▸ Work required:
Quote the whole listing word for word. Do not include the pictures.

▸ Data block:
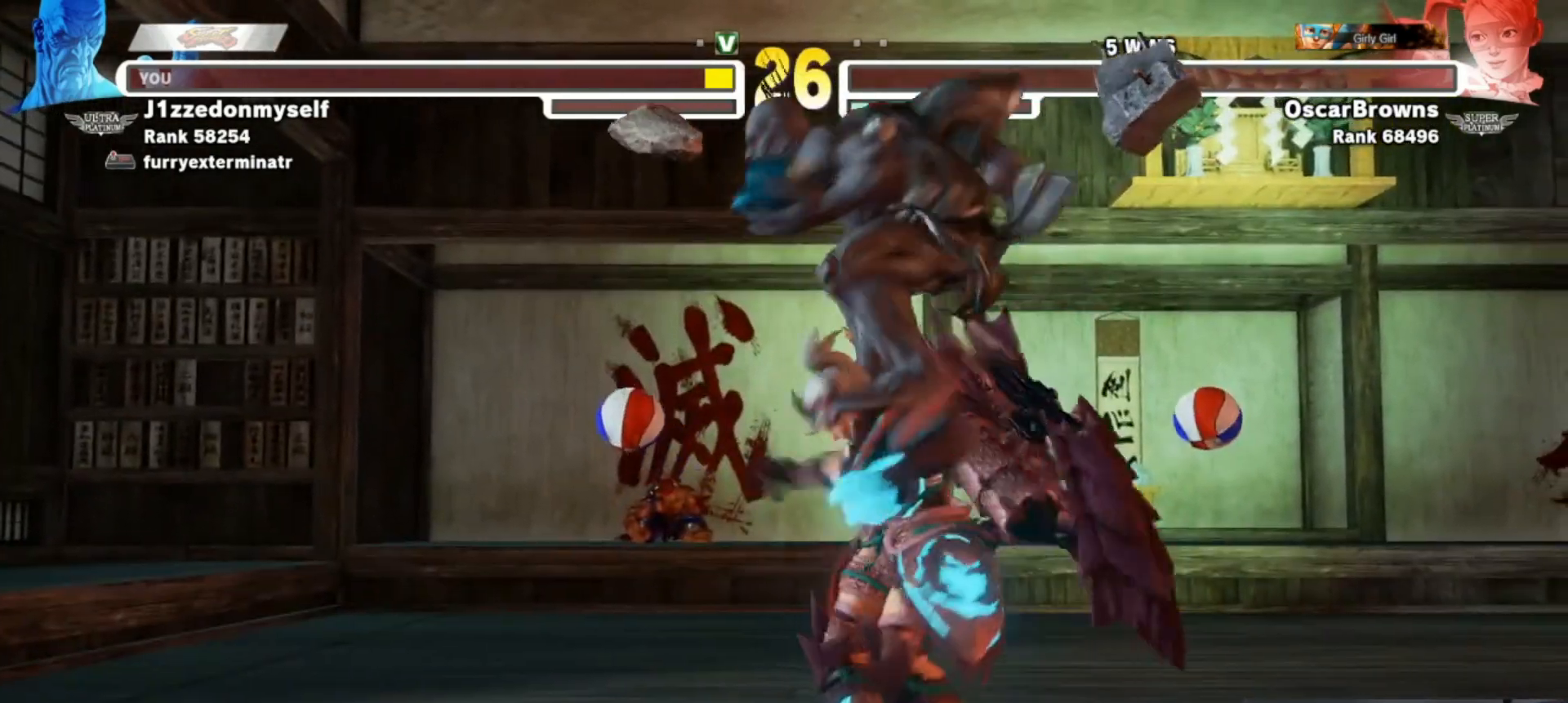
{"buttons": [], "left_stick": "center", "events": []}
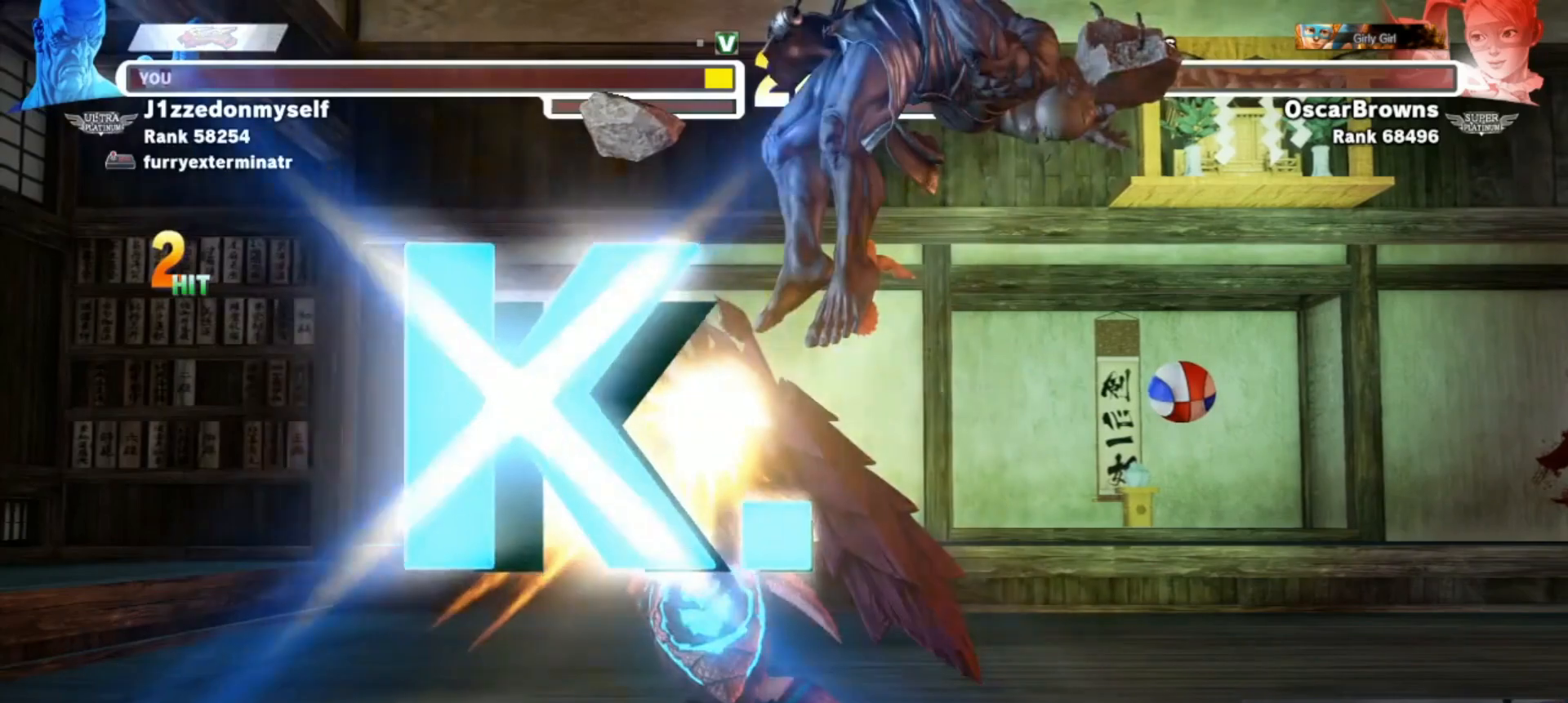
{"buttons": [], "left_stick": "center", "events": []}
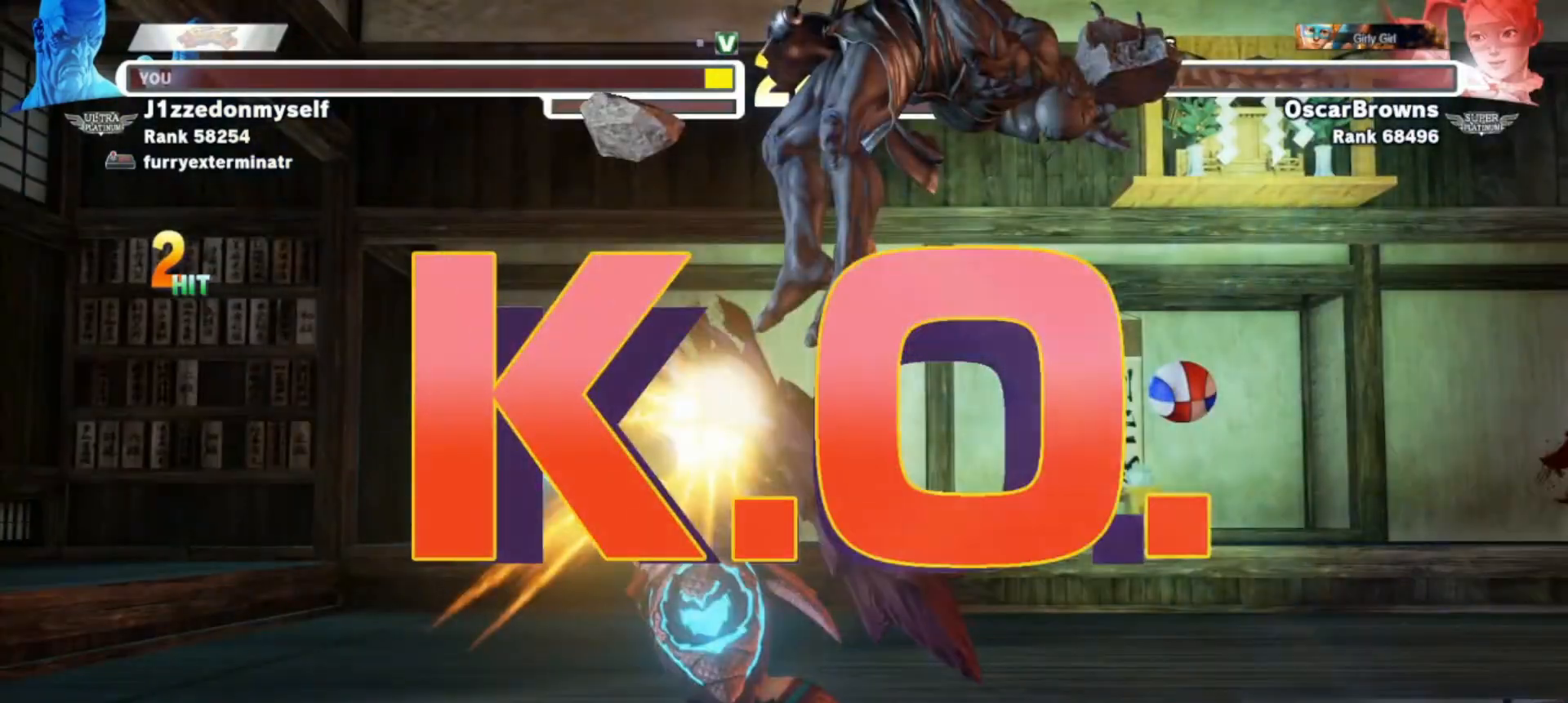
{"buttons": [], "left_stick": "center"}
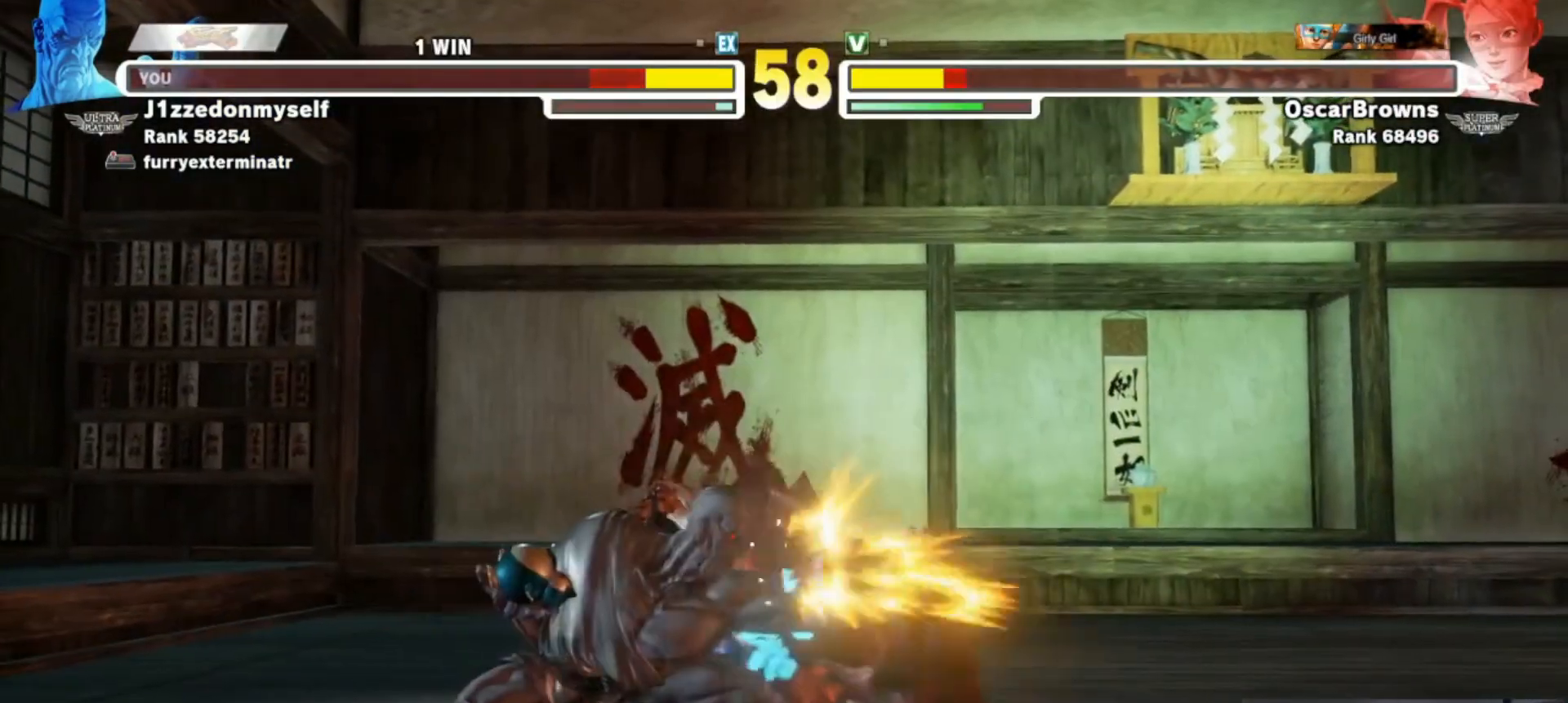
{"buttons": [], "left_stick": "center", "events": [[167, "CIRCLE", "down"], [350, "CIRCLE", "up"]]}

▸ Response:
{"buttons": [], "left_stick": "center", "events": []}
{"buttons": [], "left_stick": "center", "events": []}
{"buttons": [], "left_stick": "center"}
{"buttons": [], "left_stick": "center", "events": [[167, "CIRCLE", "down"], [350, "CIRCLE", "up"]]}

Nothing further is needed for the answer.